Example Usage

Once you have loaded your data, you can analyze it using all the capabilities available in xarray. Here are a few quick examples.

Land Masks

xmitgcm simply reads the MDS data directly for the disk; it does not attempt to mask land points, which are usually filled with zero values. To mask land, you can use xarray’s where function together the the hFac variables related to MITgcm’s partially filled cells.

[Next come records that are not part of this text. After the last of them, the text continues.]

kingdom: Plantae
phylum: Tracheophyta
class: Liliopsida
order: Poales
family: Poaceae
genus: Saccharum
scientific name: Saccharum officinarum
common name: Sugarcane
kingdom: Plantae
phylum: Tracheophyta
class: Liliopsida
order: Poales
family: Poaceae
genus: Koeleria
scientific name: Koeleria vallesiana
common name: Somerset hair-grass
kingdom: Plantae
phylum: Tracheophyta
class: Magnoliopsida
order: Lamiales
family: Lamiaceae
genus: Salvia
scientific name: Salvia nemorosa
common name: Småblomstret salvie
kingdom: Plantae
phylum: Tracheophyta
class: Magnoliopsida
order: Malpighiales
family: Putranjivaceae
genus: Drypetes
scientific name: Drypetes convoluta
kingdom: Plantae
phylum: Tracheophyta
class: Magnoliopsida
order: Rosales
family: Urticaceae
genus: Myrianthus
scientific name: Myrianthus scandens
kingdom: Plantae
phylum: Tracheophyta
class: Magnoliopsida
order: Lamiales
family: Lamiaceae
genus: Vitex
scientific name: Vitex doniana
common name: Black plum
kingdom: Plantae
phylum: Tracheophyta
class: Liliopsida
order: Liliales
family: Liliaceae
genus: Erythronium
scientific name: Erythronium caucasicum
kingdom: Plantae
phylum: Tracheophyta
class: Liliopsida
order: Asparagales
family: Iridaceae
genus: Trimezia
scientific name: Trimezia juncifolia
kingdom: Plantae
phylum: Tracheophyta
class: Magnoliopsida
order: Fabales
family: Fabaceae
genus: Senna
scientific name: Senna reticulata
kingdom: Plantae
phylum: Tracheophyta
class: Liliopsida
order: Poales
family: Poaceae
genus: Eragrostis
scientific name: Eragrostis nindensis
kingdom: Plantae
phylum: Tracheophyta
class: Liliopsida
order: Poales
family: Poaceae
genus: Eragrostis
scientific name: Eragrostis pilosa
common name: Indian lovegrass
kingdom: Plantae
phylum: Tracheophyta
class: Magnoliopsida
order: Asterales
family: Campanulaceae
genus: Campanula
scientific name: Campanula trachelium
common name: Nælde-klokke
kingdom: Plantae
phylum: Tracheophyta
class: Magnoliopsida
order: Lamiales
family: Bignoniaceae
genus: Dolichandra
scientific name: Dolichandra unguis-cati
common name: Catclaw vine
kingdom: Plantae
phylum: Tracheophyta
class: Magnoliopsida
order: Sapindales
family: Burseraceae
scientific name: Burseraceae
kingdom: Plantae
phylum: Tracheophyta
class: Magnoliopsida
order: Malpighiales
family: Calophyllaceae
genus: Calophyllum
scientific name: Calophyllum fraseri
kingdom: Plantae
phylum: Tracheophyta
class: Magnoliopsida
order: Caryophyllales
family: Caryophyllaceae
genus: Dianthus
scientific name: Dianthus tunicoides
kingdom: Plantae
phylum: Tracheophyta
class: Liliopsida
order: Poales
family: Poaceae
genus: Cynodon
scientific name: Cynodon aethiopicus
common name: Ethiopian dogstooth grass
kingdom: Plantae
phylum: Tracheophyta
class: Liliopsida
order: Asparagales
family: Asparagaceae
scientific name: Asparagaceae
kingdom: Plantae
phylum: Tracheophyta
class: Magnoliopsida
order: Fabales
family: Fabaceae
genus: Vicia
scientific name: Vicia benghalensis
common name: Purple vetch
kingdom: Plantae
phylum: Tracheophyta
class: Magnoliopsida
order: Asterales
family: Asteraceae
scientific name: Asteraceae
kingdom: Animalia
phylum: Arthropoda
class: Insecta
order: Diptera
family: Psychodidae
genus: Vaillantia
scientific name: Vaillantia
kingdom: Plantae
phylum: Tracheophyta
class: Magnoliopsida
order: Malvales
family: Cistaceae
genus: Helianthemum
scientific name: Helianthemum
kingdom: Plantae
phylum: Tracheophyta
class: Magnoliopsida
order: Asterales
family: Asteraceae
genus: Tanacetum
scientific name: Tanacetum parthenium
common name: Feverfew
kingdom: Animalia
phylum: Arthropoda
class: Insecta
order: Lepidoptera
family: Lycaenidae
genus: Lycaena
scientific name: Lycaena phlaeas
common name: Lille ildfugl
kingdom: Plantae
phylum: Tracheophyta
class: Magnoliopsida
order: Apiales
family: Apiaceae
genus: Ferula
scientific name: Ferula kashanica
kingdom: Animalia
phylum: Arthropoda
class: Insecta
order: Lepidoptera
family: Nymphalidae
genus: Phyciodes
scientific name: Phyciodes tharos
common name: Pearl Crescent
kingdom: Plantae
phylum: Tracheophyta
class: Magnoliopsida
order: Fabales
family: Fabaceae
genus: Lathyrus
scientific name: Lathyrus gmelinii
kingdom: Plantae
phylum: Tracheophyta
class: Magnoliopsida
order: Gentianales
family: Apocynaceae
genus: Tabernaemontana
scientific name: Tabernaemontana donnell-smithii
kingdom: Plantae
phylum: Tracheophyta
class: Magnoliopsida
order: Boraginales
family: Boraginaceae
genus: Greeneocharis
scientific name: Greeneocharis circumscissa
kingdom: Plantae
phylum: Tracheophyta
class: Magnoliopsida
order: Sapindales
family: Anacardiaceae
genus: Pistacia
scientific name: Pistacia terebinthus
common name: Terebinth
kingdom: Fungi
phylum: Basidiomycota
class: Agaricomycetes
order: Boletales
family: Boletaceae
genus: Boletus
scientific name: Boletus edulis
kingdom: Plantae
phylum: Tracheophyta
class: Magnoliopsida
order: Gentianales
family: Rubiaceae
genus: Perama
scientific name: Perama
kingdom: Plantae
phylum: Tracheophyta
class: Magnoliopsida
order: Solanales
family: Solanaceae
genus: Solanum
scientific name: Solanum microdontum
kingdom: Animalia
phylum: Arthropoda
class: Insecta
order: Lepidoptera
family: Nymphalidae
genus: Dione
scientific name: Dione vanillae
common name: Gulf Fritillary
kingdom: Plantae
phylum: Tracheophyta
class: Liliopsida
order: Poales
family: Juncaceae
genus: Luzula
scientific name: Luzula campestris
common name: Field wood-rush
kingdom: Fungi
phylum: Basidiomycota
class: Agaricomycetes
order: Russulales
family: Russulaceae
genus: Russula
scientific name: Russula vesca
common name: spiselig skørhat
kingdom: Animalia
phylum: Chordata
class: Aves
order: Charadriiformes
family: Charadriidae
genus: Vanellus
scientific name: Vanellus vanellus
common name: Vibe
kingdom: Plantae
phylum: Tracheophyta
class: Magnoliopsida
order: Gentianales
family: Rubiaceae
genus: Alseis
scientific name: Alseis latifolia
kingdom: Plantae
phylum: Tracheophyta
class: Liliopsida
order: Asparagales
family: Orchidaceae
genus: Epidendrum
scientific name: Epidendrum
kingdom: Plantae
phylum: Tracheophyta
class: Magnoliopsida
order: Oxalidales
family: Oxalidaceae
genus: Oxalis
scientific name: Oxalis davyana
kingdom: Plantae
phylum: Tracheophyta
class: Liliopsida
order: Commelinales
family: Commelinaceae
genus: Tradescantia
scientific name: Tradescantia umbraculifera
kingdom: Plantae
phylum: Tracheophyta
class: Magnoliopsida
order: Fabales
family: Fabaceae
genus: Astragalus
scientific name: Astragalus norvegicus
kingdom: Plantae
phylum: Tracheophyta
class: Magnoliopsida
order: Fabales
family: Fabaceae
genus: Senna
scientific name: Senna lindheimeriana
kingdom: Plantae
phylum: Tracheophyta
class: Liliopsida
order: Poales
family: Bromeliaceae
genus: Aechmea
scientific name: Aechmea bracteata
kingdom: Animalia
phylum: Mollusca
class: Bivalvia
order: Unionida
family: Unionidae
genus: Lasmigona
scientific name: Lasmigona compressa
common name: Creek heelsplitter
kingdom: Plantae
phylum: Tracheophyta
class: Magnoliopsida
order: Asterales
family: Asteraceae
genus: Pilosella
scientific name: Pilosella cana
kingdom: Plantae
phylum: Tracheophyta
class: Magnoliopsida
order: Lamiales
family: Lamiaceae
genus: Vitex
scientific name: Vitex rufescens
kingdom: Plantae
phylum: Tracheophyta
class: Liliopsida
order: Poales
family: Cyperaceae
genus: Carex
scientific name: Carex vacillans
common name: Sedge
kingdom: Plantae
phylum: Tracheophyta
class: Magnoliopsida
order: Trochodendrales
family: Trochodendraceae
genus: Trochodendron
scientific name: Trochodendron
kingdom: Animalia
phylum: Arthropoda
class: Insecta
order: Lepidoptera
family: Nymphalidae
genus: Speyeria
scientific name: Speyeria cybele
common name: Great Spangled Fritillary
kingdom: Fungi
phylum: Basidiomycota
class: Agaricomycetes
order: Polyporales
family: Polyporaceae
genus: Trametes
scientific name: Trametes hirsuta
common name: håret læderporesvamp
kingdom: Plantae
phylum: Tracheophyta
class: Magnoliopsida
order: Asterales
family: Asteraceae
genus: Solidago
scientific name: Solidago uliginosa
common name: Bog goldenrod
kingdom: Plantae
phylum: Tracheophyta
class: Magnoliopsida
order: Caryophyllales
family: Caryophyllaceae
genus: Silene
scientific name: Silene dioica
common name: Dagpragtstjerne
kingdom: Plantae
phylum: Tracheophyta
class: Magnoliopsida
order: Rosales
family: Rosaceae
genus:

For example, with the global_oce_latlon dataset, an unmasked average of salinity gives:

ds.S.mean()
>>> <xarray.DataArray 'S' ()>
array(18.85319709777832, dtype=float32)

This value is unrealistically low because it includes all of the zeros inside the land which shold be masked. To take the masked average, instead do:

ds.S.where(ds.hFacC>0).mean()
>>> <xarray.DataArray ()>
array(34.73611831665039)

This is a more correct value.

Volume Weighting

However, it is still not properly volume weighted. To take a volume-weighted average, you can do:

volume = ds.hFacC * ds.drF * ds.rA
(ds.S * volume).sum() / volume.sum()
>>> <xarray.DataArray ()>
array(34.779126627139945)

This represents the correct mean ocean salinity. A different land mask and volume weighting is required for variables located at the u and v points.

netCDF conversion

Thanks to xarray, it is trivial to convert our dataset to netCDF:

ds.to_netcdf('myfile.nc')

It can then be reloaded directly with xarray:

import xarray as xr
ds = xr.open_dataset('myfile.nc')

This is an attractive option for archiving MDS data in a self-contained way.